- JOB -
If a line of the data below contains the string "hướng", copy it into your answer.

- GIVEN RECORDS -
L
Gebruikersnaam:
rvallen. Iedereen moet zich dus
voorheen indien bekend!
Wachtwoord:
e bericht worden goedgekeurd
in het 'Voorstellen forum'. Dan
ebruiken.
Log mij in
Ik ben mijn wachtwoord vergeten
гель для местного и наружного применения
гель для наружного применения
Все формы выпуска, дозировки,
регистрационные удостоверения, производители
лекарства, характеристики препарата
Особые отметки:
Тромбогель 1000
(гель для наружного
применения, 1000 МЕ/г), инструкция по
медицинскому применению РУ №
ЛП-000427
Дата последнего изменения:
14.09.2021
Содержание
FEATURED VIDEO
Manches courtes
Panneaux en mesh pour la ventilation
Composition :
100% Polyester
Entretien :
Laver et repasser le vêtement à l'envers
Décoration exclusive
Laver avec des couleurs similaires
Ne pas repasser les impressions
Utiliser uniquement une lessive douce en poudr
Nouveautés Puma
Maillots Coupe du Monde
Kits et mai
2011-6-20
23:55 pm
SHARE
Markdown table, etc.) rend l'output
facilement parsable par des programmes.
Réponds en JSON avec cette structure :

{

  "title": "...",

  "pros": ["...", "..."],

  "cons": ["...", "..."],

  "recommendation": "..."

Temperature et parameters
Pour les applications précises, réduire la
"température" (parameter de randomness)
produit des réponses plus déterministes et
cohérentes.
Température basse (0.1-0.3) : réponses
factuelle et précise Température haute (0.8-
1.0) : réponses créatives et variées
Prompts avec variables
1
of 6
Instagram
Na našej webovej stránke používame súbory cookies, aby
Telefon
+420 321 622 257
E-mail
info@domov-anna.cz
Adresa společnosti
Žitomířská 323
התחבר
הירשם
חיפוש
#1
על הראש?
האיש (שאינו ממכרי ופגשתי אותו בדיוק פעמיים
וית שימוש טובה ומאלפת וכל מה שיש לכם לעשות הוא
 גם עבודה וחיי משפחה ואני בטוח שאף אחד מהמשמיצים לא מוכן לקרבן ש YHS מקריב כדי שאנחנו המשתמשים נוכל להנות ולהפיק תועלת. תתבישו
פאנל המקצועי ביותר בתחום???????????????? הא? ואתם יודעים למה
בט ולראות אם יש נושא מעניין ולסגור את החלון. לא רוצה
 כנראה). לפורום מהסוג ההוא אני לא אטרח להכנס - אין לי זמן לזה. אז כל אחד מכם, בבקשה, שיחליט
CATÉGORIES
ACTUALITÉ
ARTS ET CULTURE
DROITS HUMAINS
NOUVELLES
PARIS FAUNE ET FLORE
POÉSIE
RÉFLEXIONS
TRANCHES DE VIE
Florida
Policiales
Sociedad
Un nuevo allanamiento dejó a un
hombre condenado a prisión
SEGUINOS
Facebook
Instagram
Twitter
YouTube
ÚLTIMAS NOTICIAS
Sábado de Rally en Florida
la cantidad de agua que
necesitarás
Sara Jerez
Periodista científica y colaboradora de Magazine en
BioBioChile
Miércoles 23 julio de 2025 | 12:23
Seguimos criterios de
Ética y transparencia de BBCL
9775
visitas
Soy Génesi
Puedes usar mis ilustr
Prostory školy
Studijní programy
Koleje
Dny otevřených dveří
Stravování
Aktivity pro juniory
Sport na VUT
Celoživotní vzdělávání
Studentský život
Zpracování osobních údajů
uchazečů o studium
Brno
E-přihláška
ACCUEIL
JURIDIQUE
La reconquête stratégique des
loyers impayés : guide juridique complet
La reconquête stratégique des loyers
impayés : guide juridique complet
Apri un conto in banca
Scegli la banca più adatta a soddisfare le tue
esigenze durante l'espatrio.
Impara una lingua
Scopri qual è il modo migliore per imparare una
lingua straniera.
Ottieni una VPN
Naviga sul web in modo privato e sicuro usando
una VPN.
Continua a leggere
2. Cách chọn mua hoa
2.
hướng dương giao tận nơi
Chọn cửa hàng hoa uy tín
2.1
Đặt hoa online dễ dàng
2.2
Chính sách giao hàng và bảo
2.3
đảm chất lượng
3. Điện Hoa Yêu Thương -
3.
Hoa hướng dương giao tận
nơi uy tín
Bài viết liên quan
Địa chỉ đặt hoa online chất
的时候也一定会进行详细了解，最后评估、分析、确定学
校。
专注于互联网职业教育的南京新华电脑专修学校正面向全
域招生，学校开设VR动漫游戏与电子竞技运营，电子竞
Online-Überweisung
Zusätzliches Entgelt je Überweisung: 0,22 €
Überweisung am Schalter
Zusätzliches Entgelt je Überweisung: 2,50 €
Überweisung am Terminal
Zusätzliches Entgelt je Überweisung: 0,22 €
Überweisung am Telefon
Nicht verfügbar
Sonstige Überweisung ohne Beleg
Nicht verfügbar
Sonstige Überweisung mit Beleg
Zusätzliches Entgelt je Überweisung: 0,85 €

- TASK RESULT -
hướng dương giao tận nơi
Hoa hướng dương giao tận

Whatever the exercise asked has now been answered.